На следующий уикенд после моей злополучной встречи с Мэлом Сид отправился в Париж. Он не сказал мне зачем, но как-то вечером, везя Полли домой, я услышала, как очень жизнерадостный ди-джей на «Радио 1» сообщил слушателям, что Джоли дает концерт в Версале. Содрогнувшись, я поспешно переключила радиоприемник на какую-то другую – менее мучительную для меня – волну, вызвав громкие протесты со стороны дочери.
В субботу утром мы с Полли пошли собирать конские каштаны в парке, и я изо всех сил попыталась «жить текущим моментом». Я попыталась, но у меня ничего не получилось. Я попыталась не думать о своем примирении с Сидом в прошлом году, о целом уикенде, который мы провели, занимаясь сексом, в самом шикарном номере люкс отеля «Георг V», после того как Чарльз Саатчи купил его серию «Мадонна поедает Еву» то ли за миллион, то ли за целых три миллиона.
Правда заключалась в том, что Сид отдалялся от меня все быстрее с того момента, как достиг головокружительных высот, получив два года назад премию Тернера, хотя поначалу считалось, что шансов у него вообще нет, а потому его неожиданный успех вызвал большую шумиху в средствах массовой информации. Сид впал в такое замешательство, в каком я его еще никогда не видела, и стал еще более озлобленным и отрешенным, но я попросту не могла уделить ему все свое внимание: я погрузилась в хлопоты, связанные с пребыванием Полли в яслях. А еще я испытывала острую необходимость сосредоточиться на своей работе, раз уж у меня теперь появилось на нее время.

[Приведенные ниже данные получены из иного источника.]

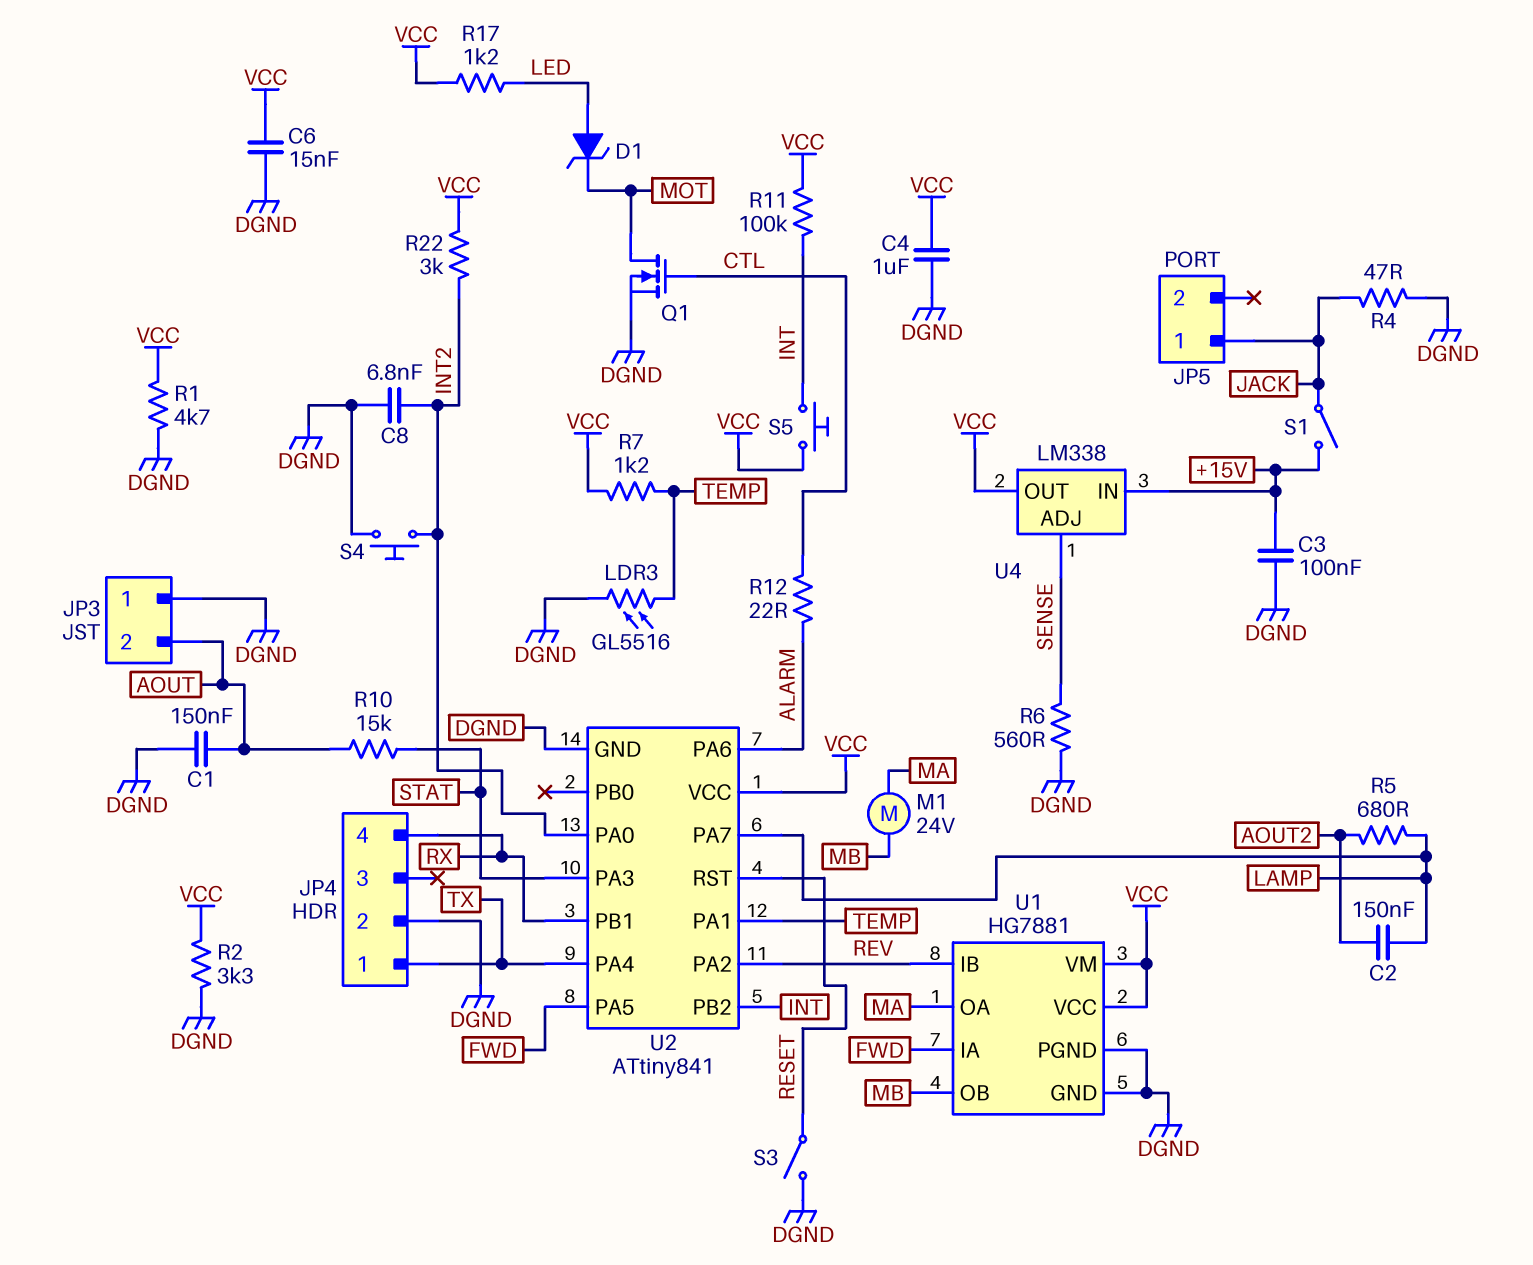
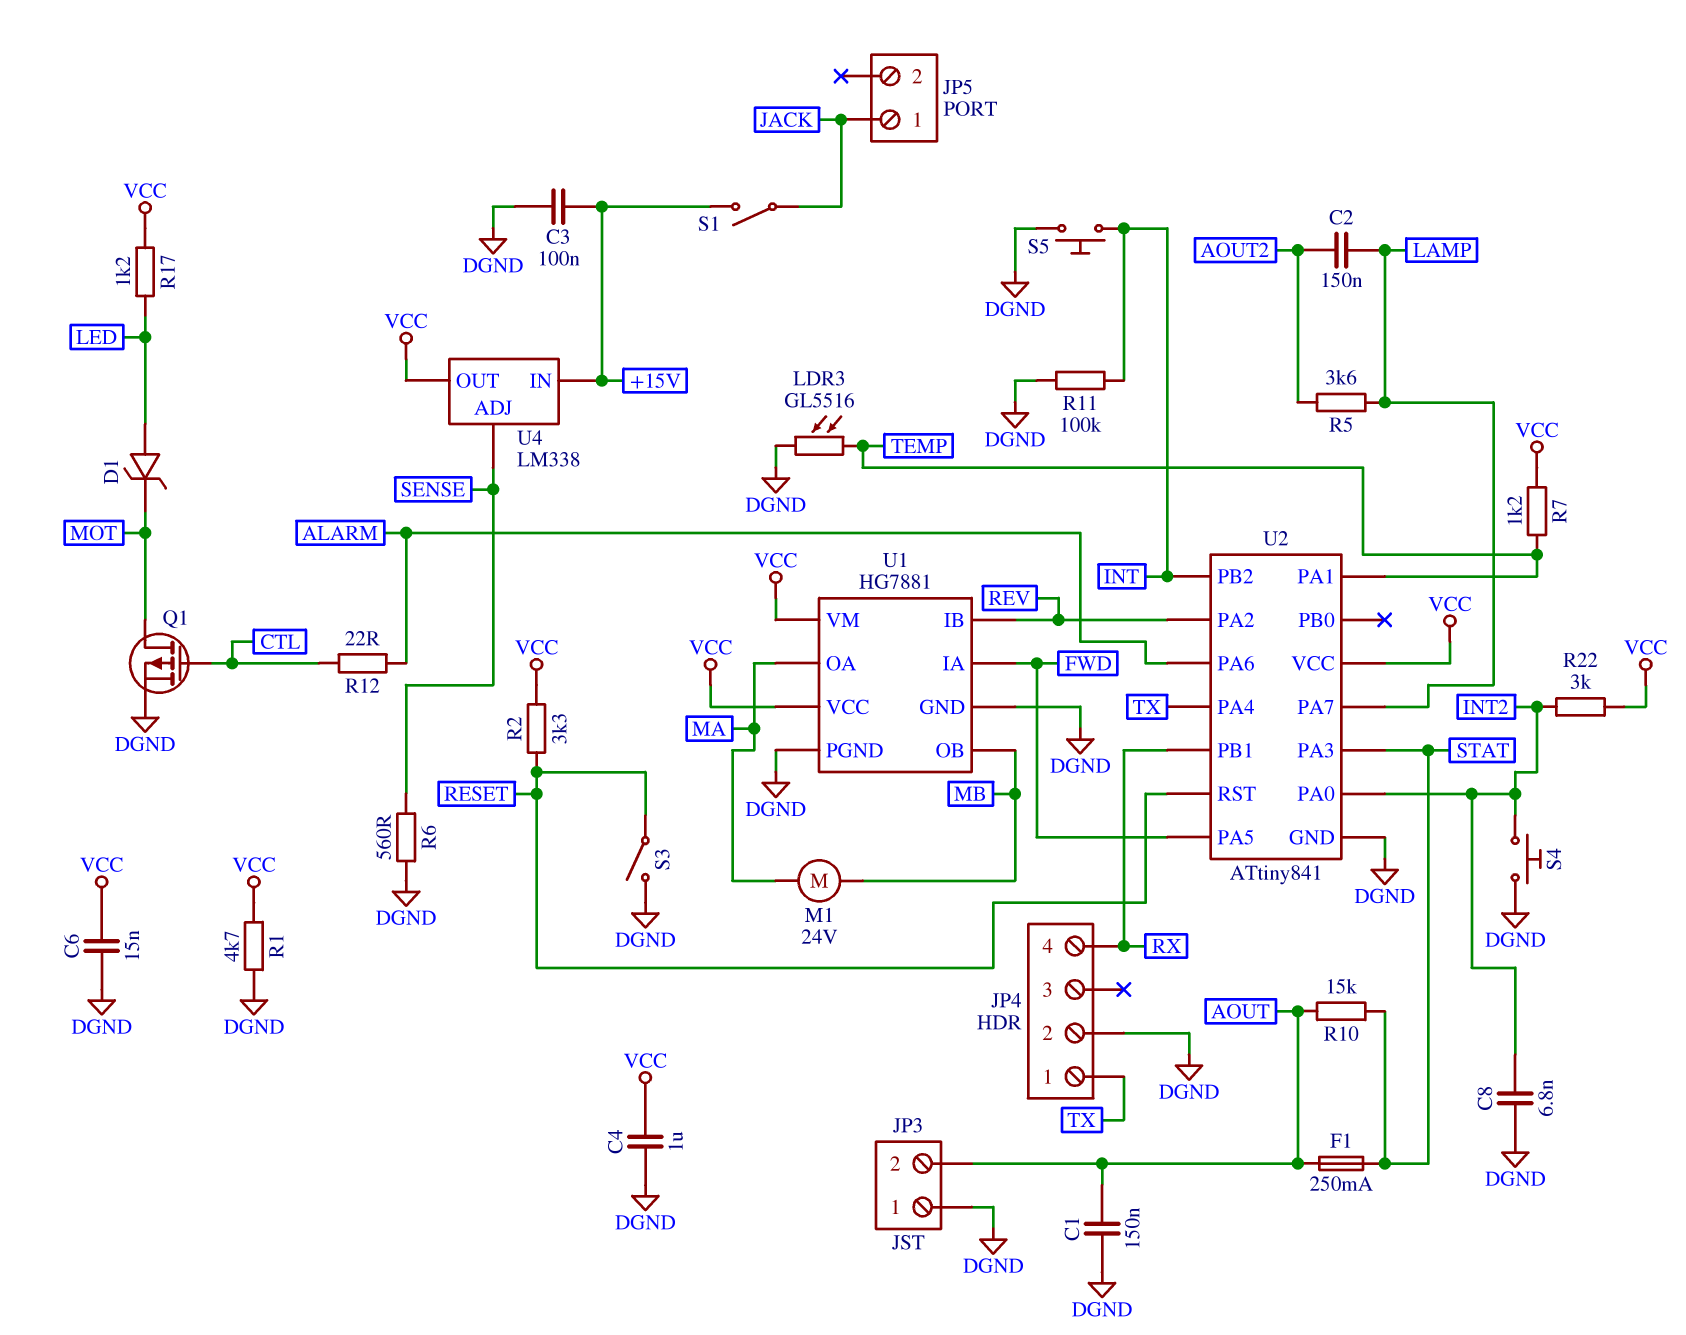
F1: none -> 250mA (AOUT, STAT)
Q1: NMOS (G CTL, D MOT, S DGND) -> PMOS (G CTL, D MOT, S DGND)
R2: 3.3k (DGND, VCC) -> 3.3k (RESET, VCC)
R4: 47 (DGND, JACK) -> none
R5: 680 (AOUT2, LAMP) -> 3.6k (AOUT2, LAMP)
R11: 100k (INT, VCC) -> 100k (DGND, INT)
S5: button (INT, VCC) -> button (DGND, INT)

Однако, когда Сид хотел чего-либо и не получал желаемого, это всегда имело свои последствия. Он начал проводить ночи вне дома, где-то со своими приятелями, стал пить слишком много шотландского виски и курить слишком много сигарет. Его произведения, которые и без того были довольно жуткими, становились еще более пугающими. Его демоны преследовали его, хватая за пятки. Это особенно стало проявляться после того, как один из его братьев позвонил ему, узнав из выпуска новостей, что Сид получил премию Тернера. Формально брат стремился восстановить родственные отношения, но в действительности его привлекали заработанные Сидом деньги.
Ночью после этого звонка я обнаружила Сида на полу в комнате Полли возле изножья ее кровати: он спал, свернувшись калачиком. Я попыталась разбудить его. Он ударил меня в лицо. Я не думаю, что он хотел причинить мне боль (он ведь еще даже толком не проснулся и нанес удар, сам не осознавая, что делает), однако в результате этого на мою разбитую губу пришлось накладывать швы…
На следующий день Сид затеял грандиознейший скандал, обвинил меня в том, что я его не люблю, что я увлекаюсь другими мужчинами, что я занимаюсь только Полли и игнорирую его. Все эти заявления были спровоцированы его собственным чувством вины. Он исчез куда-то на полночи, пришел домой лишь к рассвету, когда мы уже давно спали, упаковал какие-то вещи в сумку и отправился в Париж на открытие своей выставки в художественной галерее «Ивон Ламбер».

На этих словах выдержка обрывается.